(What you should do):
The output must be the data, printed exactly as written.
[Opening Task data section]
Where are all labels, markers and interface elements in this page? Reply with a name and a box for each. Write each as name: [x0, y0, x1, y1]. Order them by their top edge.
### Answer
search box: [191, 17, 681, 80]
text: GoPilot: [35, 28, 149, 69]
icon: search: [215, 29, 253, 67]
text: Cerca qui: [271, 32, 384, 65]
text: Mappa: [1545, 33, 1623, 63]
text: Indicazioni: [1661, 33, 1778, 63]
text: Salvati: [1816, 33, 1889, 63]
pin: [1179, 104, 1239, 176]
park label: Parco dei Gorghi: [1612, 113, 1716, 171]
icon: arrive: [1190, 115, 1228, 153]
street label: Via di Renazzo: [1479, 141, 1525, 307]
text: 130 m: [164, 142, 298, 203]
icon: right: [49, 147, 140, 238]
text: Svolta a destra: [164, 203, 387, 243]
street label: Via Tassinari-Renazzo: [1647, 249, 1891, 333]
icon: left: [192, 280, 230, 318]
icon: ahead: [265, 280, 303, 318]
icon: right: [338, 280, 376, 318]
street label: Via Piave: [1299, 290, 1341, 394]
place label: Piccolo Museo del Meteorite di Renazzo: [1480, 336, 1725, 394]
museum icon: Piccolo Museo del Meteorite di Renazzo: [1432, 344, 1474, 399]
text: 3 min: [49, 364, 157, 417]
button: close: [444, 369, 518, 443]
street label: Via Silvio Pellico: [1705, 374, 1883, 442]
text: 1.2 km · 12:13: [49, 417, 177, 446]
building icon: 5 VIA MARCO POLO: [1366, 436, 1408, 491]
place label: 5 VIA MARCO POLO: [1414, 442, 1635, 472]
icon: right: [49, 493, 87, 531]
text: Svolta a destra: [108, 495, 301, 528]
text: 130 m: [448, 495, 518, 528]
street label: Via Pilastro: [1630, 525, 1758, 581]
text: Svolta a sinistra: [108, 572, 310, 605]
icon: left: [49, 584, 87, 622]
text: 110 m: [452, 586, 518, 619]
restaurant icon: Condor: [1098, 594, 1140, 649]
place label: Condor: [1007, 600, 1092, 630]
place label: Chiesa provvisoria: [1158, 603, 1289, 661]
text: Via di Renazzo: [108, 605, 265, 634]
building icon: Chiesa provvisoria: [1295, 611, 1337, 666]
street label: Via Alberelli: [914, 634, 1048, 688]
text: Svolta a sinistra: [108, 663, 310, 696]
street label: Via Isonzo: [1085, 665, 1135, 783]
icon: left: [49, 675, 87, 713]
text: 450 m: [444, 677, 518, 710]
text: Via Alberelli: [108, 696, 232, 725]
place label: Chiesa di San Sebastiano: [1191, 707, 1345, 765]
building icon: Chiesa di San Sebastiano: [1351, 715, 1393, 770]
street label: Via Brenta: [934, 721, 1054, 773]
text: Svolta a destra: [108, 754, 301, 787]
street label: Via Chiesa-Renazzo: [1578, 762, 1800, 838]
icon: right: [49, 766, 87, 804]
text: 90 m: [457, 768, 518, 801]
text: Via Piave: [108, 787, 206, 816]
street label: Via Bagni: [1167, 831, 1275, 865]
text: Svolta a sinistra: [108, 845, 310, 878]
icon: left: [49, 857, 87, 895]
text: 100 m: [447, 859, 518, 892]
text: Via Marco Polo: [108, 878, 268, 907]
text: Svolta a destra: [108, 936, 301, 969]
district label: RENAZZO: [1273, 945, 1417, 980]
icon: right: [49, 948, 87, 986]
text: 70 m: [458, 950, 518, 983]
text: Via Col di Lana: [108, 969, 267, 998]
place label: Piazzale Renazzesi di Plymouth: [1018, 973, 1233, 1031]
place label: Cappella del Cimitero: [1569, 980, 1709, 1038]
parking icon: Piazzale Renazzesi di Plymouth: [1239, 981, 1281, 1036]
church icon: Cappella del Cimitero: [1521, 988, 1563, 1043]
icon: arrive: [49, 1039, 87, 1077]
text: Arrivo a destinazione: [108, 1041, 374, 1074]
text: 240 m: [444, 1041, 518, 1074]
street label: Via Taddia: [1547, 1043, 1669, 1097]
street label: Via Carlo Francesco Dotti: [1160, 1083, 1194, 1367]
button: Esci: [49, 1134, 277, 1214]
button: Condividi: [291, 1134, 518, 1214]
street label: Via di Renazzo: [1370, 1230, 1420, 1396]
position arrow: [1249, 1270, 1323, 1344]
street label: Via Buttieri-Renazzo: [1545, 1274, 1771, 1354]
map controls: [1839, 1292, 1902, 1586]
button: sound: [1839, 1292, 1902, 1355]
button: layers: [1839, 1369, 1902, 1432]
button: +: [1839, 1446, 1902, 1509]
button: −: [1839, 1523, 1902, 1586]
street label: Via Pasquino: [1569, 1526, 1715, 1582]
[Closing Task data section]
(Solution to the problem):
Where are all labels, markers and interface elements in this page? Reply with a name and a box for each. Write each as name: [x0, y0, x1, y1]. Order them by their top edge.
### Answer
search box: [191, 17, 681, 80]
text: GoPilot: [35, 28, 149, 69]
icon: search: [215, 29, 253, 67]
text: Cerca qui: [271, 32, 384, 65]
text: Mappa: [1545, 33, 1623, 63]
text: Indicazioni: [1661, 33, 1778, 63]
text: Salvati: [1816, 33, 1889, 63]
pin: [1179, 104, 1239, 176]
park label: Parco dei Gorghi: [1612, 113, 1716, 171]
icon: arrive: [1190, 115, 1228, 153]
street label: Via di Renazzo: [1479, 141, 1525, 307]
text: 130 m: [164, 142, 298, 203]
icon: right: [49, 147, 140, 238]
text: Svolta a destra: [164, 203, 387, 243]
street label: Via Tassinari-Renazzo: [1647, 249, 1891, 333]
icon: left: [192, 280, 230, 318]
icon: ahead: [265, 280, 303, 318]
icon: right: [338, 280, 376, 318]
street label: Via Piave: [1299, 290, 1341, 394]
place label: Piccolo Museo del Meteorite di Renazzo: [1480, 336, 1725, 394]
museum icon: Piccolo Museo del Meteorite di Renazzo: [1432, 344, 1474, 399]
text: 3 min: [49, 364, 157, 417]
button: close: [444, 369, 518, 443]
street label: Via Silvio Pellico: [1705, 374, 1883, 442]
text: 1.2 km · 12:13: [49, 417, 177, 446]
building icon: 5 VIA MARCO POLO: [1366, 436, 1408, 491]
place label: 5 VIA MARCO POLO: [1414, 442, 1635, 472]
icon: right: [49, 493, 87, 531]
text: Svolta a destra: [108, 495, 301, 528]
text: 130 m: [448, 495, 518, 528]
street label: Via Pilastro: [1630, 525, 1758, 581]
text: Svolta a sinistra: [108, 572, 310, 605]
icon: left: [49, 584, 87, 622]
text: 110 m: [452, 586, 518, 619]
restaurant icon: Condor: [1098, 594, 1140, 649]
place label: Condor: [1007, 600, 1092, 630]
place label: Chiesa provvisoria: [1158, 603, 1289, 661]
text: Via di Renazzo: [108, 605, 265, 634]
building icon: Chiesa provvisoria: [1295, 611, 1337, 666]
street label: Via Alberelli: [914, 634, 1048, 688]
text: Svolta a sinistra: [108, 663, 310, 696]
street label: Via Isonzo: [1085, 665, 1135, 783]
icon: left: [49, 675, 87, 713]
text: 450 m: [444, 677, 518, 710]
text: Via Alberelli: [108, 696, 232, 725]
place label: Chiesa di San Sebastiano: [1191, 707, 1345, 765]
building icon: Chiesa di San Sebastiano: [1351, 715, 1393, 770]
street label: Via Brenta: [934, 721, 1054, 773]
text: Svolta a destra: [108, 754, 301, 787]
street label: Via Chiesa-Renazzo: [1578, 762, 1800, 838]
icon: right: [49, 766, 87, 804]
text: 90 m: [457, 768, 518, 801]
text: Via Piave: [108, 787, 206, 816]
street label: Via Bagni: [1167, 831, 1275, 865]
text: Svolta a sinistra: [108, 845, 310, 878]
icon: left: [49, 857, 87, 895]
text: 100 m: [447, 859, 518, 892]
text: Via Marco Polo: [108, 878, 268, 907]
text: Svolta a destra: [108, 936, 301, 969]
district label: RENAZZO: [1273, 945, 1417, 980]
icon: right: [49, 948, 87, 986]
text: 70 m: [458, 950, 518, 983]
text: Via Col di Lana: [108, 969, 267, 998]
place label: Piazzale Renazzesi di Plymouth: [1018, 973, 1233, 1031]
place label: Cappella del Cimitero: [1569, 980, 1709, 1038]
parking icon: Piazzale Renazzesi di Plymouth: [1239, 981, 1281, 1036]
church icon: Cappella del Cimitero: [1521, 988, 1563, 1043]
icon: arrive: [49, 1039, 87, 1077]
text: Arrivo a destinazione: [108, 1041, 374, 1074]
text: 240 m: [444, 1041, 518, 1074]
street label: Via Taddia: [1547, 1043, 1669, 1097]
street label: Via Carlo Francesco Dotti: [1160, 1083, 1194, 1367]
button: Esci: [49, 1134, 277, 1214]
button: Condividi: [291, 1134, 518, 1214]
street label: Via di Renazzo: [1370, 1230, 1420, 1396]
position arrow: [1249, 1270, 1323, 1344]
street label: Via Buttieri-Renazzo: [1545, 1274, 1771, 1354]
map controls: [1839, 1292, 1902, 1586]
button: sound: [1839, 1292, 1902, 1355]
button: layers: [1839, 1369, 1902, 1432]
button: +: [1839, 1446, 1902, 1509]
button: −: [1839, 1523, 1902, 1586]
street label: Via Pasquino: [1569, 1526, 1715, 1582]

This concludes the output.